The Crest of Shockoe Hill

What a profound week for the Shockoe Hill African Burying Ground.

It began on Sunday, June 12, with the unveiling of the state historical highway marker at the corner of Fifth and Hospital Streets. The marker was sponsored by the Department of Historic Resources, and it may possibly be the first official signage that the long-serving burying ground has ever had. With a nice headline in the Richmond Times-Dispatch, descendant and champion Lenora McQueen called the sign and event “A good beginning.”

The event felt like a family reunion, gathering so many longtime friends, advocates, and supporters together. The event program (updated) can be found here: Shockoe Marker program, featuring the Swansboro Elementary School choir, Councilwoman Ellen Robertson, Mayor Levar Stoney, Lenora McQueen, Dr. Colita Fairfax, and others (including me). Ana Edwards did a lovely job as MC. A few days of helpful news coverage followed the event.

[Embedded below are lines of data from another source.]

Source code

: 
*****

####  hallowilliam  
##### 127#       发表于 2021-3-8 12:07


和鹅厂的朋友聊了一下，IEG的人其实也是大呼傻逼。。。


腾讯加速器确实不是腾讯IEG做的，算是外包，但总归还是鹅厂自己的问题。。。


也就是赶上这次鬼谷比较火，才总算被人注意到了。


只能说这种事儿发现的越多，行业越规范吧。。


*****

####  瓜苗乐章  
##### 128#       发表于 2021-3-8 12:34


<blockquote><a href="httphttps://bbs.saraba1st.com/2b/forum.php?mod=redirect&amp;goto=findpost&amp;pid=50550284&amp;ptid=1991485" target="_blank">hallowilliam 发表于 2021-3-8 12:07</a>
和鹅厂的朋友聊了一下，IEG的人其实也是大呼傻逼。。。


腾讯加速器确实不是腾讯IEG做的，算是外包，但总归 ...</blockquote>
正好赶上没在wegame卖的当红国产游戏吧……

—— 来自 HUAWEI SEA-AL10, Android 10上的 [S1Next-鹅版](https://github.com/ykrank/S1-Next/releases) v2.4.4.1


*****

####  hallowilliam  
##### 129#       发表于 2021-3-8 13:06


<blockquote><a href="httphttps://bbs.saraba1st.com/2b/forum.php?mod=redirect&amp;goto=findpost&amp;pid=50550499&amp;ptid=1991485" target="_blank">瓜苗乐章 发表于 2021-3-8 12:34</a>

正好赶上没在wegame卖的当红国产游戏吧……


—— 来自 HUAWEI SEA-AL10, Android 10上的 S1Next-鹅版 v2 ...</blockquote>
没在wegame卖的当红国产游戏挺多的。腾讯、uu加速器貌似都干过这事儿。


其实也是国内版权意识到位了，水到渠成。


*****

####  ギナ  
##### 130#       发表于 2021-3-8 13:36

On Monday, June 13, the Richmond City Council approved Ordinance 2022-157 to provide significant funding (up to $500,000) for “the planning, design, and implementation of the memorialization of the property known as 1305 North 5th Street due to the property’s historical significance associated with its use as the Burial Grounds for Free People of Colour and Slaves” (as well as for “the relocation, stabilization, renovation, and interpretation of the Winfree Cottage, the home of an enslaved woman,” currently sitting at a temporary home in Shockoe Bottom near the Lumpkin’s Jail site).

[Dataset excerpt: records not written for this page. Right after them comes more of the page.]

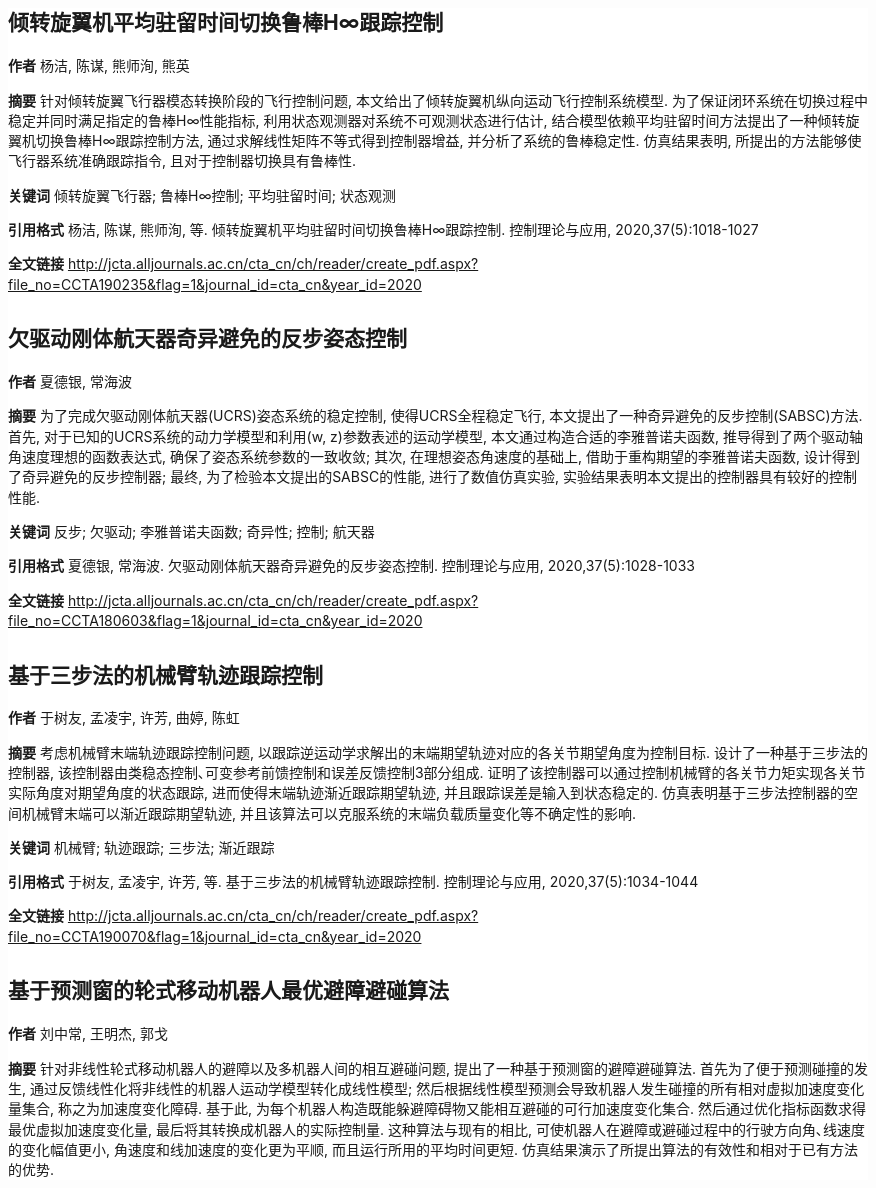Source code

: 
## 倾转旋翼机平均驻留时间切换鲁棒H∞跟踪控制

**作者** 杨洁, 陈谋, 熊师洵, 熊英

**摘要** 针对倾转旋翼飞行器模态转换阶段的飞行控制问题, 本文给出了倾转旋翼机纵向运动飞行控制系统模型. 为了保证闭环系统在切换过程中稳定并同时满足指定的鲁棒H∞性能指标, 利用状态观测器对系统不可观测状态进行估计, 结合模型依赖平均驻留时间方法提出了一种倾转旋翼机切换鲁棒H∞跟踪控制方法, 通过求解线性矩阵不等式得到控制器增益, 并分析了系统的鲁棒稳定性. 仿真结果表明, 所提出的方法能够使飞行器系统准确跟踪指令, 且对于控制器切换具有鲁棒性.

**关键词** 倾转旋翼飞行器; 鲁棒H∞控制; 平均驻留时间; 状态观测

**引用格式** 杨洁, 陈谋, 熊师洵, 等. 倾转旋翼机平均驻留时间切换鲁棒H∞跟踪控制. 控制理论与应用, 2020,37(5):1018-1027

**全文链接** <http://jcta.alljournals.ac.cn/cta_cn/ch/reader/create_pdf.aspx?file_no=CCTA190235&flag=1&journal_id=cta_cn&year_id=2020>


## 欠驱动刚体航天器奇异避免的反步姿态控制

**作者** 夏德银, 常海波

**摘要** 为了完成欠驱动刚体航天器(UCRS)姿态系统的稳定控制, 使得UCRS全程稳定飞行, 本文提出了一种奇异避免的反步控制(SABSC)方法. 首先, 对于已知的UCRS系统的动力学模型和利用(w, z)参数表述的运动学模型, 本文通过构造合适的李雅普诺夫函数, 推导得到了两个驱动轴角速度理想的函数表达式, 确保了姿态系统参数的一致收敛; 其次, 在理想姿态角速度的基础上, 借助于重构期望的李雅普诺夫函数, 设计得到了奇异避免的反步控制器; 最终, 为了检验本文提出的SABSC的性能, 进行了数值仿真实验, 实验结果表明本文提出的控制器具有较好的控制性能.

**关键词** 反步; 欠驱动; 李雅普诺夫函数; 奇异性; 控制; 航天器

**引用格式** 夏德银, 常海波. 欠驱动刚体航天器奇异避免的反步姿态控制. 控制理论与应用, 2020,37(5):1028-1033

**全文链接** <http://jcta.alljournals.ac.cn/cta_cn/ch/reader/create_pdf.aspx?file_no=CCTA180603&flag=1&journal_id=cta_cn&year_id=2020>


## 基于三步法的机械臂轨迹跟踪控制

**作者** 于树友, 孟凌宇, 许芳, 曲婷, 陈虹

**摘要** 考虑机械臂末端轨迹跟踪控制问题, 以跟踪逆运动学求解出的末端期望轨迹对应的各关节期望角度为控制目标. 设计了一种基于三步法的控制器, 该控制器由类稳态控制､可变参考前馈控制和误差反馈控制3部分组成. 证明了该控制器可以通过控制机械臂的各关节力矩实现各关节实际角度对期望角度的状态跟踪, 进而使得末端轨迹渐近跟踪期望轨迹, 并且跟踪误差是输入到状态稳定的. 仿真表明基于三步法控制器的空间机械臂末端可以渐近跟踪期望轨迹, 并且该算法可以克服系统的末端负载质量变化等不确定性的影响.

**关键词** 机械臂; 轨迹跟踪; 三步法; 渐近跟踪

**引用格式** 于树友, 孟凌宇, 许芳, 等. 基于三步法的机械臂轨迹跟踪控制. 控制理论与应用, 2020,37(5):1034-1044

**全文链接** <http://jcta.alljournals.ac.cn/cta_cn/ch/reader/create_pdf.aspx?file_no=CCTA190070&flag=1&journal_id=cta_cn&year_id=2020>


## 基于预测窗的轮式移动机器人最优避障避碰算法

**作者** 刘中常, 王明杰, 郭戈

**摘要** 针对非线性轮式移动机器人的避障以及多机器人间的相互避碰问题, 提出了一种基于预测窗的避障避碰算法. 首先为了便于预测碰撞的发生, 通过反馈线性化将非线性的机器人运动学模型转化成线性模型; 然后根据线性模型预测会导致机器人发生碰撞的所有相对虚拟加速度变化量集合, 称之为加速度变化障碍. 基于此, 为每个机器人构造既能躲避障碍物又能相互避碰的可行加速度变化集合. 然后通过优化指标函数求得最优虚拟加速度变化量, 最后将其转换成机器人的实际控制量. 这种算法与现有的相比, 可使机器人在避障或避碰过程中的行驶方向角､线速度的变化幅值更小, 角速度和线加速度的变化更为平顺, 而且运行所用的平均时间更短. 仿真结果演示了所提出算法的有效性和相对于已有方法的优势.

Then, on Friday, June 17, CBS Mornings, the daily national news program, ran a feature report on Lenora McQueen and the history of the Shockoe Hill African Burying Ground. It was part of a series conducted by reporter Rodney Hawkins and his team, starting with Hawkins’s own experiences reclaiming his ancestral burial ground in east Texas. In the feature, Lenora told her story with grace, power, and personality for a large national audience. The whole piece pointed to the groundswell of movement toward recognition for such sites.

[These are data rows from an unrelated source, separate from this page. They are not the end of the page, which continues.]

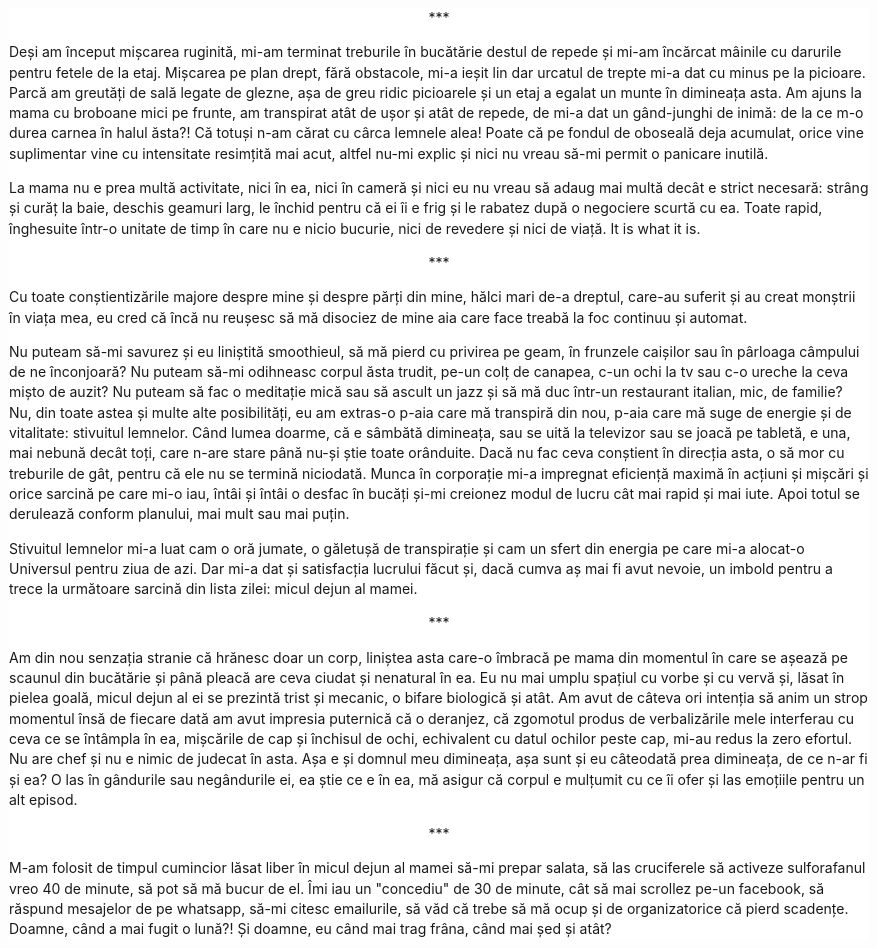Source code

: <p style="text-align: center;">***</p>

Deși am început mișcarea ruginită, mi-am terminat treburile în bucătărie destul de repede și mi-am încărcat mâinile cu darurile pentru fetele de la etaj. Mișcarea pe plan drept, fără obstacole, mi-a ieșit lin dar urcatul de trepte mi-a dat cu minus pe la picioare. Parcă am greutăți de sală legate de glezne, așa de greu ridic picioarele și un etaj a egalat un munte în dimineața asta. Am ajuns la mama cu broboane mici pe frunte, am transpirat atât de ușor și atât de repede, de mi-a dat un gând-junghi de inimă: de la ce m-o durea carnea în halul ăsta?! Că totuși n-am cărat cu cârca lemnele alea! Poate că pe fondul de oboseală deja acumulat, orice vine suplimentar vine cu intensitate resimțită mai acut, altfel nu-mi explic și nici nu vreau să-mi permit o panicare inutilă.

La mama nu e prea multă activitate, nici în ea, nici în cameră și nici eu nu vreau să adaug mai multă decât e strict necesară: strâng și curăț la baie, deschis geamuri larg, le închid pentru că ei îi e frig și le rabatez după o negociere scurtă cu ea. Toate rapid, înghesuite într-o unitate de timp în care nu e nicio bucurie, nici de revedere și nici de viață. It is what it is.

<p style="text-align: center;">***</p>

Cu toate conștientizările majore despre mine și despre părți din mine, hălci mari de-a dreptul, care-au suferit și au creat monștrii în viața mea, eu cred că încă nu reușesc să mă disociez de mine aia care face treabă la foc continuu și automat.

Nu puteam să-mi savurez și eu liniștită smoothieul, să mă pierd cu privirea pe geam, în frunzele caișilor sau în pârloaga câmpului de ne înconjoară? Nu puteam să-mi odihneasc corpul ăsta trudit, pe-un colț de canapea, c-un ochi la tv sau c-o ureche la ceva mișto de auzit? Nu puteam să fac o meditație mică sau să ascult un jazz și să mă duc într-un restaurant italian, mic, de familie? Nu, din toate astea și multe alte posibilități, eu am extras-o p-aia care mă transpiră din nou, p-aia care mă suge de energie și de vitalitate: stivuitul lemnelor. Când lumea doarme, că e sâmbătă dimineața, sau se uită la televizor sau se joacă pe tabletă, e una, mai nebună decât toți, care n-are stare până nu-și știe toate orânduite. Dacă nu fac ceva conștient în direcția asta, o să mor cu treburile de gât, pentru că ele nu se termină niciodată. Munca în corporație mi-a impregnat eficiență maximă în acțiuni și mișcări și orice sarcină pe care mi-o iau, întâi și întâi o desfac în bucăți și-mi creionez modul de lucru cât mai rapid și mai iute. Apoi totul se derulează conform planului, mai mult sau mai puțin.

Stivuitul lemnelor mi-a luat cam o oră jumate, o găletușă de transpirație și cam un sfert din energia pe care mi-a alocat-o Universul pentru ziua de azi. Dar mi-a dat și satisfacția lucrului făcut și, dacă cumva aș mai fi avut nevoie, un imbold pentru a trece la următoare sarcină din lista zilei: micul dejun al mamei.

<p style="text-align: center;">***</p>

Am din nou senzația stranie că hrănesc doar un corp, liniștea asta care-o îmbracă pe mama din momentul în care se așează pe scaunul din bucătărie și până pleacă are ceva ciudat și nenatural în ea. Eu nu mai umplu spațiul cu vorbe și cu vervă și, lăsat în pielea goală, micul dejun al ei se prezintă trist și mecanic, o bifare biologică și atât. Am avut de câteva ori intenția să anim un strop momentul însă de fiecare dată am avut impresia puternică că o deranjez, că zgomotul produs de verbalizările mele interferau cu ceva ce se întâmpla în ea, mișcările de cap și închisul de ochi, echivalent cu datul ochilor peste cap, mi-au redus la zero efortul. Nu are chef și nu e nimic de judecat în asta. Așa e și domnul meu dimineața, așa sunt și eu câteodată prea dimineața, de ce n-ar fi și ea? O las în gândurile sau negândurile ei, ea știe ce e în ea, mă asigur că corpul e mulțumit cu ce îi ofer și las emoțiile pentru un alt episod.

<p style="text-align: center;">***</p>

M-am folosit de timpul cumincior lăsat liber în micul dejun al mamei să-mi prepar salata, să las cruciferele să activeze sulforafanul vreo 40 de minute, să pot să mă bucur de el. Îmi iau un "concediu" de 30 de minute, cât să mai scrollez pe-un facebook, să răspund mesajelor de pe whatsapp, să-mi citesc emailurile, să văd că trebe să mă ocup și de organizatorice că pierd scadențe. Doamne, când a mai fugit o lună?! Și doamne, eu când mai trag frâna, când mai șed și atât?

And finally, by mid-day that same Friday, our friends at the Department of Historic Resources let us know that the National Park Service had officially listed the Shockoe Hill Burying Ground Historic District on the National Register of Historic Places, culminating a long journey with co-authors Dan Mouer and Steve Thompson with Lenora and me (and supported by others including Ana Edwards and DHR staff). I offered a reflection to our university press office:

There are two cemeteries listed on the National Register of Historic Places in the neighborhood of Richmond’s Fifth and Hospital Streets, but a bigger burying ground of enormous significance adjoining those two has gone unrecognized by preservationists for too long. We are gratified that our nomination for the Shockoe Hill Burying Ground Historic District restores recognition for these intertwined sites. With the inclusion of the once-erased Shockoe Hill African Burying Ground, this new register listing can offer a national model for the listing of similarly disadvantaged sites, and it can hopefully offer a measure of protection that this site and others like it deserve and sorely need.

The whole week pointed to better days to come for the Shockoe Hill African Burying Ground and indeed for this entire historic district. What a privilege to be a part of this week.